Adapting Large Language Models by Integrating Collaborative Semantics for Recommendation

Recently, large language models (LLMs) have shown great potential in recommender systems, either improving existing recommendation models or serving as the backbone. However, there exists a large semantic gap between LLMs and recommender systems, since items to be recommended are often indexed by discrete identifiers (item ID) out of the LLM's vocabulary. In essence, LLMs capture language semantics while recommender systems imply collaborative semantics, making it difficult to sufficiently leverage the model capacity of LLMs for recommendation.
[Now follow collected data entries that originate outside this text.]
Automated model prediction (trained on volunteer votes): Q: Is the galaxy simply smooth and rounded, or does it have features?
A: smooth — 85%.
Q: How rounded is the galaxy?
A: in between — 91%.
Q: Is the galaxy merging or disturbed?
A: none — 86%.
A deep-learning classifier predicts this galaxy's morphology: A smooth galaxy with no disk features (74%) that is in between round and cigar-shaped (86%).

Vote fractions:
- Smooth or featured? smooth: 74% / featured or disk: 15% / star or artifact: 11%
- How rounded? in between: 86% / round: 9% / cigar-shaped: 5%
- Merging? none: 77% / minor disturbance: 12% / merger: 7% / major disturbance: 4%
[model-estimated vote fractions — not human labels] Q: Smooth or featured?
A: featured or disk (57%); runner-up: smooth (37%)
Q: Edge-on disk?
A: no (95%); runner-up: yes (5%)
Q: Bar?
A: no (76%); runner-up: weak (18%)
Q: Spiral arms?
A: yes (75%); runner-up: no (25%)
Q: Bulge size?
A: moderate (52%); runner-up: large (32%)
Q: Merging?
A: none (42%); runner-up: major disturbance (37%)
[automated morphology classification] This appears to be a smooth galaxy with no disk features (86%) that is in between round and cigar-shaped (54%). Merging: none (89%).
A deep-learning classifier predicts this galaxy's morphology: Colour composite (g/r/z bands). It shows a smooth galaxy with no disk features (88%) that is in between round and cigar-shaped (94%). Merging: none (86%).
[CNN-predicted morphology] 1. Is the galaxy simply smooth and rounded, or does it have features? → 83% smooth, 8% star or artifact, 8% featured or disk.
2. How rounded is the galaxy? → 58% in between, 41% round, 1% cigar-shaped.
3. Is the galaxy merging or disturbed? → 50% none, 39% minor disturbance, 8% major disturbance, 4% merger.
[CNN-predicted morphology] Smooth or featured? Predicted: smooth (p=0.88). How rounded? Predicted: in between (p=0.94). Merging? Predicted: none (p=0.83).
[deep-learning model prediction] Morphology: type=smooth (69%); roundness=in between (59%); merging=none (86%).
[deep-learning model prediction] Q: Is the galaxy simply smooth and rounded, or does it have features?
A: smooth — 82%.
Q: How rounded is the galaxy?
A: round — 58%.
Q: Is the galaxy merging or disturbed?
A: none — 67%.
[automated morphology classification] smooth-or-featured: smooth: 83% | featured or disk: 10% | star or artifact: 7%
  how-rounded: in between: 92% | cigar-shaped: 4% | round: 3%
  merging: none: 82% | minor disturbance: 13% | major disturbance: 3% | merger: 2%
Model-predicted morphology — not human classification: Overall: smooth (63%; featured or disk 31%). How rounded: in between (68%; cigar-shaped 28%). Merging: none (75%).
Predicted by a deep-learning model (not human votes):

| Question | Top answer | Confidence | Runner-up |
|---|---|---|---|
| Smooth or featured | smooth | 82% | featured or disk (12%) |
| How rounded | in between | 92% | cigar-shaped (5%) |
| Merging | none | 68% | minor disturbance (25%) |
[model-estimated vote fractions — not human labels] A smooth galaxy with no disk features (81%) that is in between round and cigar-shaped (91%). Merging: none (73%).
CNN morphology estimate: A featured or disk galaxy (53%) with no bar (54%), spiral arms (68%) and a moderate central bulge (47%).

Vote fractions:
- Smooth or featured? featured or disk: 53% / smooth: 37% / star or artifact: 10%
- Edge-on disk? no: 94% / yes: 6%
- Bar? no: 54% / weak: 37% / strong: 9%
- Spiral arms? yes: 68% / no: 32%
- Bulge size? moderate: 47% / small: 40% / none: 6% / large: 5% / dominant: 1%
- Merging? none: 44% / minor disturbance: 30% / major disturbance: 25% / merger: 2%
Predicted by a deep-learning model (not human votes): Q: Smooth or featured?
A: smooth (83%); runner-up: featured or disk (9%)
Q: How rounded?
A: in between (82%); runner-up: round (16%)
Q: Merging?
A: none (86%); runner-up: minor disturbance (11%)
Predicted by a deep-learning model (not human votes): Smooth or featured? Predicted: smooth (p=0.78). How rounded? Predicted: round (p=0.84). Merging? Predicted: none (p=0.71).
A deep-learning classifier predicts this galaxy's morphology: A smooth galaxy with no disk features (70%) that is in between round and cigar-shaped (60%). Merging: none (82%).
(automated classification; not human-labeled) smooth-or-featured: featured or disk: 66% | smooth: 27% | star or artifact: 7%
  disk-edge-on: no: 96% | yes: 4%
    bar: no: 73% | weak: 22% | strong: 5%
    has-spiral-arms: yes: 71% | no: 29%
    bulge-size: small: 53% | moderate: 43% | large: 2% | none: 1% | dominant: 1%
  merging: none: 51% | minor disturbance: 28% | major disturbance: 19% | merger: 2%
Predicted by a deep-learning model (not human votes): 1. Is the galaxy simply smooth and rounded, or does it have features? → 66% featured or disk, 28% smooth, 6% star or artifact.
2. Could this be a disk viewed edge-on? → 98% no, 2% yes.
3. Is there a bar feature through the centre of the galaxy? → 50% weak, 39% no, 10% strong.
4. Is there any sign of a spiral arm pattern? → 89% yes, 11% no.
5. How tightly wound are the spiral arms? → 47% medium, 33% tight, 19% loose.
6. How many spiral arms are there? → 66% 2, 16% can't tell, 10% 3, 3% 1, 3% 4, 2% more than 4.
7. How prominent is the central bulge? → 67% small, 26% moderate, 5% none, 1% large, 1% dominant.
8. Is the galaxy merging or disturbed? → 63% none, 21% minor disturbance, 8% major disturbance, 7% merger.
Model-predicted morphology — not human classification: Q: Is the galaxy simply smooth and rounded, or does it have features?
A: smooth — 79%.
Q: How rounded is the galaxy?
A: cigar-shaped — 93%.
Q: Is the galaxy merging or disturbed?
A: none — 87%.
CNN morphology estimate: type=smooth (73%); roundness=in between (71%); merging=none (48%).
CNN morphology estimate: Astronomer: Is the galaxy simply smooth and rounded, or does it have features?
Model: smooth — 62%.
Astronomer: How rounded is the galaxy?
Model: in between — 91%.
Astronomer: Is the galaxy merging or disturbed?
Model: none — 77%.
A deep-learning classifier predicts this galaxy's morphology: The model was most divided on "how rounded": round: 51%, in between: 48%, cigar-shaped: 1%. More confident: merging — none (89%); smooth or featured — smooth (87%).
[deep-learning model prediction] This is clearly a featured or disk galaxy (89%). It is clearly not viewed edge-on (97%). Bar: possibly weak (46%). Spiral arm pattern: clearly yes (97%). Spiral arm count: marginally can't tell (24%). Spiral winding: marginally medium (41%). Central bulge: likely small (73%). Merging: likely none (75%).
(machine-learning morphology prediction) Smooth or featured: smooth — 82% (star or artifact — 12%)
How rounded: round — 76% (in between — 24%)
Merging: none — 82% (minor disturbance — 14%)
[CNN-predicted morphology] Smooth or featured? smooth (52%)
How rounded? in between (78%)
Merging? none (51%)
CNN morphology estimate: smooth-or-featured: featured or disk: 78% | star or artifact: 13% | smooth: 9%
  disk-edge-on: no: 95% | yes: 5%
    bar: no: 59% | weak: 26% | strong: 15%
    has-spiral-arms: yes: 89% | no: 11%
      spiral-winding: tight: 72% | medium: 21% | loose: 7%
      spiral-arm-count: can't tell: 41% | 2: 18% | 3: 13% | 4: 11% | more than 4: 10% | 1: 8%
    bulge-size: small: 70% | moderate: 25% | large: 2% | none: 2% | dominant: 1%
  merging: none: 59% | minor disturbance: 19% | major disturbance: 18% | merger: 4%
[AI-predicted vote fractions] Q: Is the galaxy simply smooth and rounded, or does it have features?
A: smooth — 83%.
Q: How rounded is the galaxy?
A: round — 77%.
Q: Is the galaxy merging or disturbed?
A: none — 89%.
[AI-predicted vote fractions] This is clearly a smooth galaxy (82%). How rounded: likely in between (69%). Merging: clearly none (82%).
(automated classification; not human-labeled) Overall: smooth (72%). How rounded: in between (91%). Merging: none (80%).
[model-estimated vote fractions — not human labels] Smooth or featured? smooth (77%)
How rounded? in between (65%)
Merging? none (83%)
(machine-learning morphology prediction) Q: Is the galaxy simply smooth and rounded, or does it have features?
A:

To address this challenge, in this paper, we propose a new LLM-based recommendation model called LC-Rec, which can better integrate language and collaborative semantics for recommender systems. Our approach can directly generate items from the entire item set for recommendation, without relying on candidate items. Specifically, we make two major contributions in our approach. For item indexing, we design a learning-based vector quantization method with uniform semantic mapping, which can assign meaningful and non-conflicting IDs (called item indices) for items. For alignment tuning, we propose a series of specially designed tuning tasks to enhance the integration of collaborative semantics in LLMs. Our fine-tuning tasks enforce LLMs to deeply integrate language and collaborative semantics (characterized by the learned item indices), so as to achieve an effective adaptation to recommender systems. Extensive experiments demonstrate the effectiveness of our method, showing that our approach can outperform a number of competitive baselines including traditional recommenders and existing LLM-based recommenders. Our code is available at https://github.com/RUCAIBox/LC-Rec/.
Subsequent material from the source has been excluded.